Transcribe the data below verbatim from the line with "image of normal" to the line with "is a photomicrograph". Include both of those lines.
───── Given records
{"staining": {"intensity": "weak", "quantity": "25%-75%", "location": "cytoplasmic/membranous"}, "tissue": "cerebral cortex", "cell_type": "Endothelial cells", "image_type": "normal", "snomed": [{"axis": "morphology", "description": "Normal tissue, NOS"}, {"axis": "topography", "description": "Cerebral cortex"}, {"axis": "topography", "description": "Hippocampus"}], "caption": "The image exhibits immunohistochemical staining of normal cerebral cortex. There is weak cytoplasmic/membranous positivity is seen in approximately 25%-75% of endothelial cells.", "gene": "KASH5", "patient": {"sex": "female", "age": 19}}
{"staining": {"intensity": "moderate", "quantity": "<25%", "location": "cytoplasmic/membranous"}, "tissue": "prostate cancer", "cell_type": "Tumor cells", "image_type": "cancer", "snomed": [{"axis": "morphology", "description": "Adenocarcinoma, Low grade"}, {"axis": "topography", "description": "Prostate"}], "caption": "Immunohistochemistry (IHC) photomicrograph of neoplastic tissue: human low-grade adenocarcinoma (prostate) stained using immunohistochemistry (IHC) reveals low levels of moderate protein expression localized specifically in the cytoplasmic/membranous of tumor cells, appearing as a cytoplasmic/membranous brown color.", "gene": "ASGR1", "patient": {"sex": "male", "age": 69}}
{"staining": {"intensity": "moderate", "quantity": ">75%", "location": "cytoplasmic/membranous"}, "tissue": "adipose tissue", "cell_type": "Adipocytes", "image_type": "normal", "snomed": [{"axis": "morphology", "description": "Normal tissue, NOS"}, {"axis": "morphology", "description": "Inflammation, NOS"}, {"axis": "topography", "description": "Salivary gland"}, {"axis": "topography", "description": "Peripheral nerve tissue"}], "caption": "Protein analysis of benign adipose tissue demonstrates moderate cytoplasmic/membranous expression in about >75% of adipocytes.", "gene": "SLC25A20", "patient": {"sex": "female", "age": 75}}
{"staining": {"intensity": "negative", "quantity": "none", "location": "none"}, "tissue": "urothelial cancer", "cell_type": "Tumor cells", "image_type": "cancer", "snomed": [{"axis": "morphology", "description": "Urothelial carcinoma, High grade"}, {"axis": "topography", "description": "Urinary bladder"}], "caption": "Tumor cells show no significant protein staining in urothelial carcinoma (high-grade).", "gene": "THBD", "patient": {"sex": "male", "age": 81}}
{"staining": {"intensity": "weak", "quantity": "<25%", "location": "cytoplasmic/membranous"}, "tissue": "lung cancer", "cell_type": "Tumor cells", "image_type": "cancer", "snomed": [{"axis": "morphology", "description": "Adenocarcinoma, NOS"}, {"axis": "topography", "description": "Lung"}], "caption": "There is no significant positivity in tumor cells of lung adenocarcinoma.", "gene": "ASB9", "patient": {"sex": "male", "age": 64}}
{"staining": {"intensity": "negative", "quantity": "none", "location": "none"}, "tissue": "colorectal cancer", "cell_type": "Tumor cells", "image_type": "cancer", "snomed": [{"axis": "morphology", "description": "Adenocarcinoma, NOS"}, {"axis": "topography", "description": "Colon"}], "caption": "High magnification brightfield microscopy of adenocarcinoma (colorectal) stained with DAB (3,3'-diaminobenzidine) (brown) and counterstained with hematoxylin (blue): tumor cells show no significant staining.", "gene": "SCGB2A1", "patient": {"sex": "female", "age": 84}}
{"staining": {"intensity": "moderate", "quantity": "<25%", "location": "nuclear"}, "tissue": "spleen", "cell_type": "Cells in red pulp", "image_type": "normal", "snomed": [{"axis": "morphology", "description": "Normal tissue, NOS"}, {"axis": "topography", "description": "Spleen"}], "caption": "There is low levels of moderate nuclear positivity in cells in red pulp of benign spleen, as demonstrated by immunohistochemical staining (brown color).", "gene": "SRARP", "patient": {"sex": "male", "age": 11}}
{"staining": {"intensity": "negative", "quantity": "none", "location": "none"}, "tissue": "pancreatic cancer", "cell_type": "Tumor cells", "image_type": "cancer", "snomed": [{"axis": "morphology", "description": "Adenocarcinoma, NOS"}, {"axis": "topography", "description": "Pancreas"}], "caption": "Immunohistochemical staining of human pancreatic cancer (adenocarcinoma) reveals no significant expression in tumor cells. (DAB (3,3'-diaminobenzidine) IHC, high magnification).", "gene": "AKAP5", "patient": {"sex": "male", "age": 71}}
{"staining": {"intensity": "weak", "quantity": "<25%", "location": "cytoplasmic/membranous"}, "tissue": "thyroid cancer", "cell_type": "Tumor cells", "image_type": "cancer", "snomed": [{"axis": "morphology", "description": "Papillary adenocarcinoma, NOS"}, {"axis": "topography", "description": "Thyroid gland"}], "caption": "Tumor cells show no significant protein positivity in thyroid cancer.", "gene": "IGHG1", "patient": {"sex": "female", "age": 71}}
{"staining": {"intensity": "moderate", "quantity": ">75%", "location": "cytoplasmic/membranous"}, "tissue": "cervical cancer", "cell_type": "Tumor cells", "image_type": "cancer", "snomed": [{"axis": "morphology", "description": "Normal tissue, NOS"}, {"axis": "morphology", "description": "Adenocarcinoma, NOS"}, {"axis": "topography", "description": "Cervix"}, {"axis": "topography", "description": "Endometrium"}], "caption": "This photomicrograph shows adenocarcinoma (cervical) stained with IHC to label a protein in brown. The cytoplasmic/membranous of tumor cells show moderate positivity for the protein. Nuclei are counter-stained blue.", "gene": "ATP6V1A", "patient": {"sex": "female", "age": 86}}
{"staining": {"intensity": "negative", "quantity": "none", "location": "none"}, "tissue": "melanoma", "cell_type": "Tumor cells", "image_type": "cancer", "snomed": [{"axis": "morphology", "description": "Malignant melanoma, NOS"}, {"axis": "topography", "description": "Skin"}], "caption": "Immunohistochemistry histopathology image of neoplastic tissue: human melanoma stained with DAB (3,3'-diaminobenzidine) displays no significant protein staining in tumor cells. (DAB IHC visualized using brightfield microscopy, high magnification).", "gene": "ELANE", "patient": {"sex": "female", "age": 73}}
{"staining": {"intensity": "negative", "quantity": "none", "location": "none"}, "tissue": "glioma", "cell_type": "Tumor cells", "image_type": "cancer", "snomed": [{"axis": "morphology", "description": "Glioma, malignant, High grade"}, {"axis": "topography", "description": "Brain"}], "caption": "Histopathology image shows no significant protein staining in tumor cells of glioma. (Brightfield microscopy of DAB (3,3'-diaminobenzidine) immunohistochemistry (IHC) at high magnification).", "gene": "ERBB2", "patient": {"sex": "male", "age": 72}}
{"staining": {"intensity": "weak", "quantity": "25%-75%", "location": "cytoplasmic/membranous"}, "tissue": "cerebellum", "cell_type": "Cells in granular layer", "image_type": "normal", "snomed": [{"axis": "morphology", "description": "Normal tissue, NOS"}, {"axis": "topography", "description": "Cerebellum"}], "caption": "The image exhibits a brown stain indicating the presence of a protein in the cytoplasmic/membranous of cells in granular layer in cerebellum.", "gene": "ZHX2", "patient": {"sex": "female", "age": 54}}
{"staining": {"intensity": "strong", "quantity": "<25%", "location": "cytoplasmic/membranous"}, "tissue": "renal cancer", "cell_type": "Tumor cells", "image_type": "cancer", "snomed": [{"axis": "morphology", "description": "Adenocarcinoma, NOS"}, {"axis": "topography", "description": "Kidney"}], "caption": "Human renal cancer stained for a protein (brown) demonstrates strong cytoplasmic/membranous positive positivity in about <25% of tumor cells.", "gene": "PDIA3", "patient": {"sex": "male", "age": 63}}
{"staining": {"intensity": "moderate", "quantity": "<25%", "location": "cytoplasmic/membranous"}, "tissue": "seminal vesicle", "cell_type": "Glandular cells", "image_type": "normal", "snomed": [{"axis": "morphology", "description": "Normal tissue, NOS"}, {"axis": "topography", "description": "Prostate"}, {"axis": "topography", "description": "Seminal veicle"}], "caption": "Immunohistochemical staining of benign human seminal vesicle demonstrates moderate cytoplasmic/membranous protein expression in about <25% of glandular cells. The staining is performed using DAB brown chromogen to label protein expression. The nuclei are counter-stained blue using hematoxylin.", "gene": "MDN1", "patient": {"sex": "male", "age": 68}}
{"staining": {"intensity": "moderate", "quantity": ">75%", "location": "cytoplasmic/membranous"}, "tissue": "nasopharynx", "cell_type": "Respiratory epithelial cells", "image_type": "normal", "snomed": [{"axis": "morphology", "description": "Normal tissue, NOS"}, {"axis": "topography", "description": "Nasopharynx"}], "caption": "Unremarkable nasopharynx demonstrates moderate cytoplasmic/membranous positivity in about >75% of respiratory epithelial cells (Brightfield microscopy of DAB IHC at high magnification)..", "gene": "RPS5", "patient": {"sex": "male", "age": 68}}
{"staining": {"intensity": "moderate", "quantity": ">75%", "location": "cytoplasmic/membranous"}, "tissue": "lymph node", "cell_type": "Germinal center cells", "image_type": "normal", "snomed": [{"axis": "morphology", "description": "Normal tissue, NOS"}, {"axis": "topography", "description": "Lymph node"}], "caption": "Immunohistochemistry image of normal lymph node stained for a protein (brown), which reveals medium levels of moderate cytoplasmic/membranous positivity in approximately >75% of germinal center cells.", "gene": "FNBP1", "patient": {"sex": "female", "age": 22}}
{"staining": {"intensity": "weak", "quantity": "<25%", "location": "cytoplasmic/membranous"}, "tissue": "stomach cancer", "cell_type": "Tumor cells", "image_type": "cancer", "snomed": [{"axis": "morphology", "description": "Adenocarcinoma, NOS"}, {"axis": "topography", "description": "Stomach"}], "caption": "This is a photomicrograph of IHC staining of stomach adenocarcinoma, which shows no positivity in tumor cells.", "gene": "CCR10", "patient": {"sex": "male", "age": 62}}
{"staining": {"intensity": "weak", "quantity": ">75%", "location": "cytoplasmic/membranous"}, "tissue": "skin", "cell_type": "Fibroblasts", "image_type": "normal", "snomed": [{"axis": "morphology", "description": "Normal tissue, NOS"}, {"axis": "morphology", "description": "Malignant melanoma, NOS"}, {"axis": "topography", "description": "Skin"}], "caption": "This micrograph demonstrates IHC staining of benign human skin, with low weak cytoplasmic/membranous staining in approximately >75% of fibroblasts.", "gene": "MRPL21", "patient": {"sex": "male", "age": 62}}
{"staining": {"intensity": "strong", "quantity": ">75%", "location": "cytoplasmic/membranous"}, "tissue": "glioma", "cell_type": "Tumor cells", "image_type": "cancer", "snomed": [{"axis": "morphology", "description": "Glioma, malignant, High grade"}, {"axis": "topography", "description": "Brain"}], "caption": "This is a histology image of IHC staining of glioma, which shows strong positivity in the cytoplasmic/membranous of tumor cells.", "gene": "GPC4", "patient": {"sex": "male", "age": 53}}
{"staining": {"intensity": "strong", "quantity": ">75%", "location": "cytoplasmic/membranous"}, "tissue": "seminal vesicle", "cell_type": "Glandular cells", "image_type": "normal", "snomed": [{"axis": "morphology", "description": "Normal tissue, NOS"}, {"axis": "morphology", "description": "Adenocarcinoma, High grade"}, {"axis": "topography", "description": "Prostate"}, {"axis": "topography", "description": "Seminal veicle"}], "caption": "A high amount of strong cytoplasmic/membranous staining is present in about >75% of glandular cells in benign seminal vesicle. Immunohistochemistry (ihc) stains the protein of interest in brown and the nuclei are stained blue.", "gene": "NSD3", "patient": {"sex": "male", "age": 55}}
──────────
(Solution to the exercise):
{"staining": {"intensity": "moderate", "quantity": ">75%", "location": "cytoplasmic/membranous"}, "tissue": "lymph node", "cell_type": "Germinal center cells", "image_type": "normal", "snomed": [{"axis": "morphology", "description": "Normal tissue, NOS"}, {"axis": "topography", "description": "Lymph node"}], "caption": "Immunohistochemistry image of normal lymph node stained for a protein (brown), which reveals medium levels of moderate cytoplasmic/membranous positivity in approximately >75% of germinal center cells.", "gene": "FNBP1", "patient": {"sex": "female", "age": 22}}
{"staining": {"intensity": "weak", "quantity": "<25%", "location": "cytoplasmic/membranous"}, "tissue": "stomach cancer", "cell_type": "Tumor cells", "image_type": "cancer", "snomed": [{"axis": "morphology", "description": "Adenocarcinoma, NOS"}, {"axis": "topography", "description": "Stomach"}], "caption": "This is a photomicrograph of IHC staining of stomach adenocarcinoma, which shows no positivity in tumor cells.", "gene": "CCR10", "patient": {"sex": "male", "age": 62}}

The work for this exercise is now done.